Comment rater votre solution pour aidants : continuez de croire qu'ils forment un groupe homogène
Quand la fiction et Maslow révèlent pourquoi vos solutions uniformes se heurtent à des aidants aux besoins radicalement opposés
Il y a quelques années, j'écrivais un article intitulé Les aidants de A à Z qui prétendait cartographier l'univers des aidants familiaux. J'y listais consciencieusement toutes les solutions et stratégies gouvernementales déployées pour leur venir en aide.
Avec le recul, je réalise aujourd'hui que cet article – comme la plupart des analyses du secteur – souffrait d'un biais cognitif majeur : celui de considérer "l'aidant" comme une catégorie monolithique, un problème à résoudre, plutôt qu'une mosaïque d'individus aux besoins profondément différents.

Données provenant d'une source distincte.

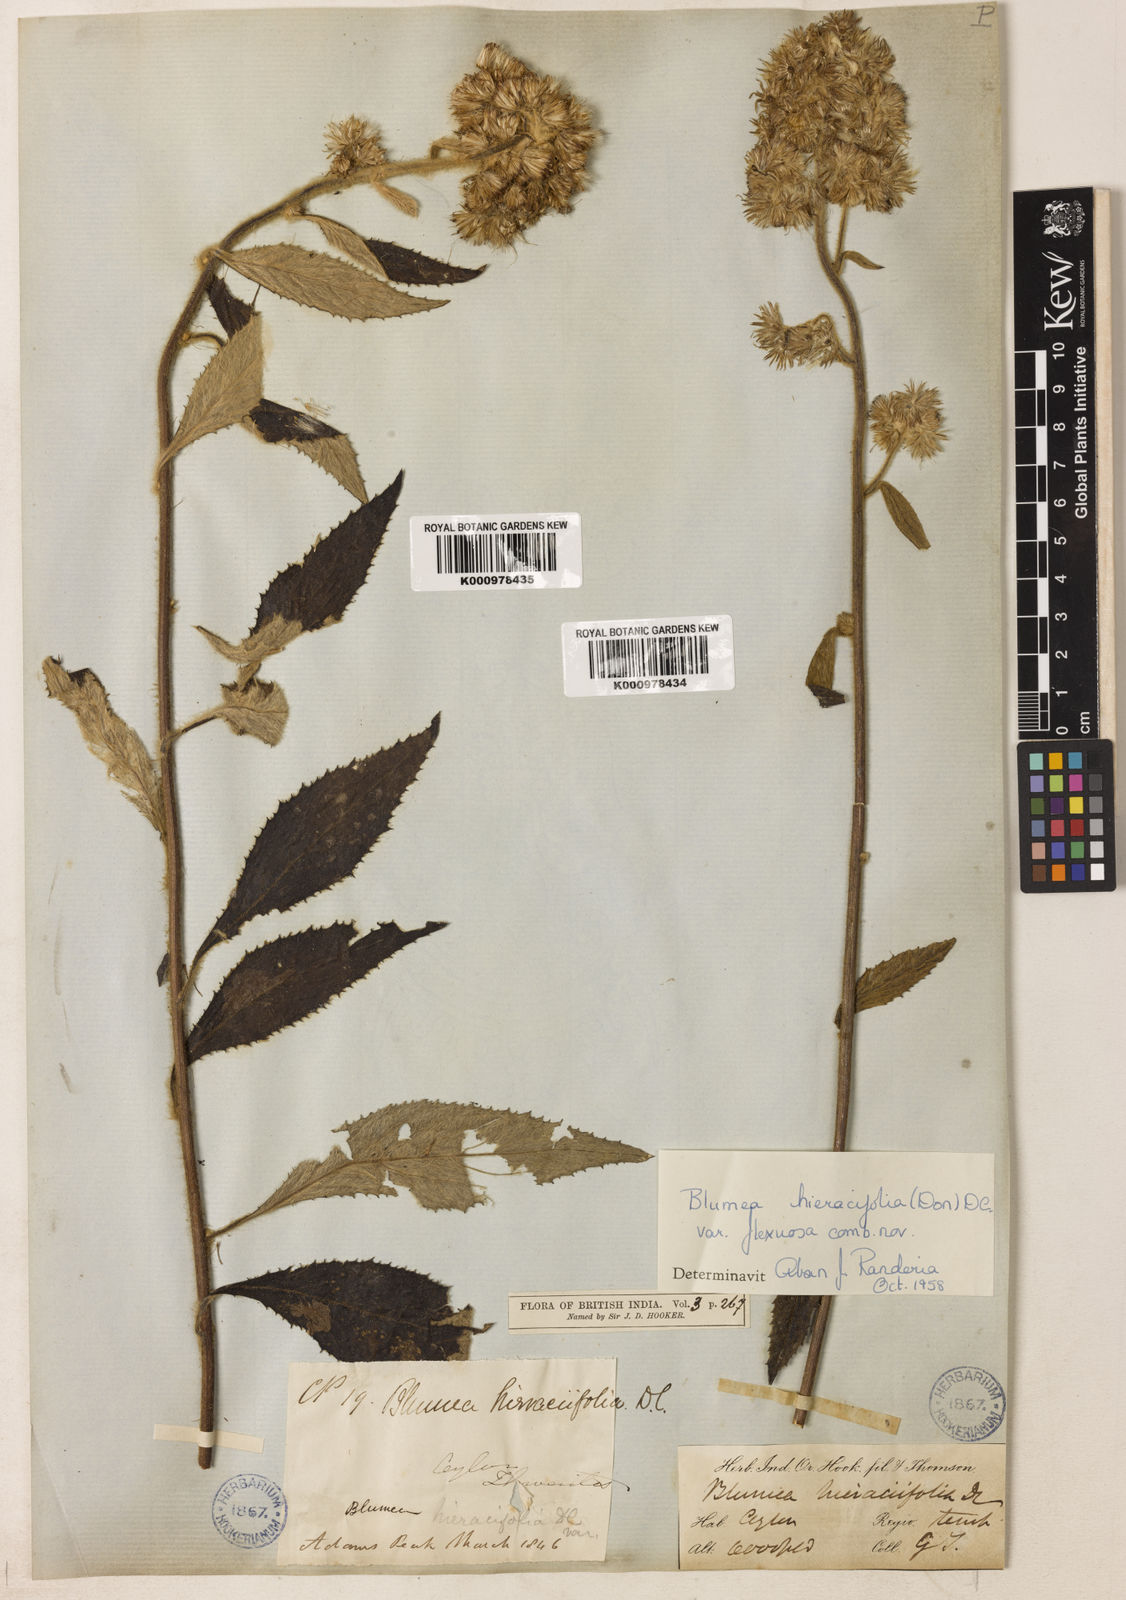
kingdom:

L'impasse du marché actuel
Certes, tout le monde a bien compris que les familles sont indispensables au maintien à domicile des personnes âgées ou handicapées. Avec la raréfaction des aidants professionnels, le virage domiciliaire ne pourra se faire qu'avec leur concours. Après tout, l'EHPAD coûte cher, personne ne veut y aller, et l'État n'a pas les moyens de tout financer pour tout le monde.

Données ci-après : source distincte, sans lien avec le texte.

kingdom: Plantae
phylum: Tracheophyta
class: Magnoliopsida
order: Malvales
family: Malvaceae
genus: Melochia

Face à ce constat, on voit fleurir des dizaines de solutions pour "les aidants" qui se divisent en trois catégories :
L'aide à la coordination (pour aider les aidants à s'organiser)
Le soutien psychologique (pour éviter l'épuisement)
L'information et la formation (pour en faire de meilleurs aidants)
Et comme souvent dans la Silver économie, on propose soit de vendre directement ces solutions aux aidants, soit de les faire financer par des tiers concernés : mutuelles, communes, entreprises...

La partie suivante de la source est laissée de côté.